== Material for this task

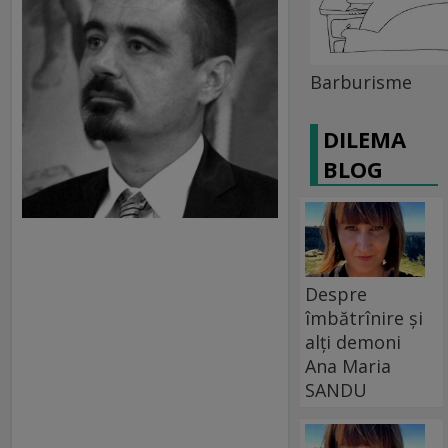
Barburisme
DILEMA
BLOG
Despre
îmbătrînire și
alți demoni
Ana Maria
SANDU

====

**Problem**
Render each line of text from the material above as a string in a JSON list, one string per line, and omit blank lines. Leave the image entries out of the answer.

**The completed task**
[
  "Barburisme",
  "DILEMA",
  "BLOG",
  "Despre",
  "îmbătrînire și",
  "alți demoni",
  "Ana Maria",
  "SANDU"
]